Decrease in cochlear blood flow with infusion of nitric oxide synthase inhibitor and its recovery with L-arginine infusion: comparison with abdominal blood flow and auricular blood flow.

We observed changes in cochlear blood flow (CoBF), abdominal blood flow (AbBF) and auricular blood flow (AuBF) in rats after administration of the nitric oxide (NO) synthase inhibitor N-nitro-L-arginine-methyl ester (L-NAME). Ten min after i.v. infusion of L-NAME, L-arginine, a substrate of NO, was infused (100 mg/kg) intravenously. Using a laser Doppler flowmeter, changes in blood flow were recorded from the basal turn of the right cochlea, abdominal wall or right auricle, and systemic blood pressure (BP) was recorded simultaneously from the left femoral artery. As another parameter of vascular response, vascular conductance (VC) was calculated from blood flow/mean BP. I.v. infusion of L-NAME produced a dose-dependent depression of cochlear VC at concentrations of 0.2 (-18.9%), 1 (-37.9%), 5 (-45.8%) and 10 mg/kg (-48.3%). Infusion of L-arginine partially reversed the decrease of CoBF caused by L-NAME. The group that received a 0.2 mg/kg infusion of L-NAME showed the largest degree of recovery (23.8%) with L-arginine, while the 10 mg/kg group showed the smallest degree of recovery (10.1%). AbBF also decreased after infusion of L-NAME (5 mg/kg) but to a lesser degree (-41.1% depression of VC) and with no significance compared to the decrease in CoBF (5 mg/kg L-NAME).

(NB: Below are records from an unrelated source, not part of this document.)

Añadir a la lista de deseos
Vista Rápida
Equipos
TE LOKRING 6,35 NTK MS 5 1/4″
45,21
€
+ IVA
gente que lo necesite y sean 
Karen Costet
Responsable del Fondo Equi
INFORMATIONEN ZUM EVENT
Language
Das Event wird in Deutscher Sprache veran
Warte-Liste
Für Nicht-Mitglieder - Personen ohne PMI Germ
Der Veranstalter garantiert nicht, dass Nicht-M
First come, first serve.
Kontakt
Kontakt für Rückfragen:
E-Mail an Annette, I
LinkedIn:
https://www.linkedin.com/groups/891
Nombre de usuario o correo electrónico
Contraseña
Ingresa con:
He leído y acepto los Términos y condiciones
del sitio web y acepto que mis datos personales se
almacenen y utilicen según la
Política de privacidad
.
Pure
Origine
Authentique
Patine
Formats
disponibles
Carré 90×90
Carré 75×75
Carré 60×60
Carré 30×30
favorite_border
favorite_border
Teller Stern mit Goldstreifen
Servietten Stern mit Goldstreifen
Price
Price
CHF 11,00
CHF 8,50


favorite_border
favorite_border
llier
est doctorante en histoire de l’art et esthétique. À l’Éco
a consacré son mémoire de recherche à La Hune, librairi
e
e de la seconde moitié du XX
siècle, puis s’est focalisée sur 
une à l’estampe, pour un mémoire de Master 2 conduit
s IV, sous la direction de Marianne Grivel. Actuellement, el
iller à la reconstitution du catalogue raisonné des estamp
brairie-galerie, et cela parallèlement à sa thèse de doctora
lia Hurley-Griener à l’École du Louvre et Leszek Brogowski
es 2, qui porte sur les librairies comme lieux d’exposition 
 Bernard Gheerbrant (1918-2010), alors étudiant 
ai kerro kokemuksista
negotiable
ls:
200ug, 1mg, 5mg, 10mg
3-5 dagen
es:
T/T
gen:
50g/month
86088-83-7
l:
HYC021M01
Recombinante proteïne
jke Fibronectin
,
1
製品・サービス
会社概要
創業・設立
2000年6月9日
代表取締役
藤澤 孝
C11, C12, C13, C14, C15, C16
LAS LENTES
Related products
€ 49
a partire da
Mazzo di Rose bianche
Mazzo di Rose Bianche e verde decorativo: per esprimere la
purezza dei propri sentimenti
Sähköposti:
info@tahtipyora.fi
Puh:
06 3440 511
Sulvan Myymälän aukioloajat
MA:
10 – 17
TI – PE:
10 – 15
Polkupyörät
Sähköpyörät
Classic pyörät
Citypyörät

Likewise, AuBF showed a decrease (-44.0% depression of VC) after infusion of L-NAME (10 mg/kg), the decrease being less than that of CoBF (10 mg/kg L-NAME). Recoveries from these decreased levels of VC in the AbBF and AuBF groups appeared to be smaller than those in the CoBF groups at the same dose of L-NAME (5.5% vs 17.3% in abdominal VC; 5.3% vs 10.1% in auricular VC). In a previous study comparing the CoBF changes caused by i.v. infusion and round window application of L-NAME, we proposed that i.v. infusion of L-NAME in rats primarily affects the precapillary arteriole of the spiral modiolar artery, which effectively regulates cochlear microcirculation as a resistance artery. Thus we assume that there may exist an active pathway of the NO/soluble guanylate cyclase/cyclic guanosine monophosphate system in the above vessels. With regard to the finding of a smaller recovery of VC with L-arginine in both the AbBF and AuBF groups, we consider that differences in L-arginine availability or uptake, and in the synthesis of NO, may exist between the cochlear and cutaneous vasculatures.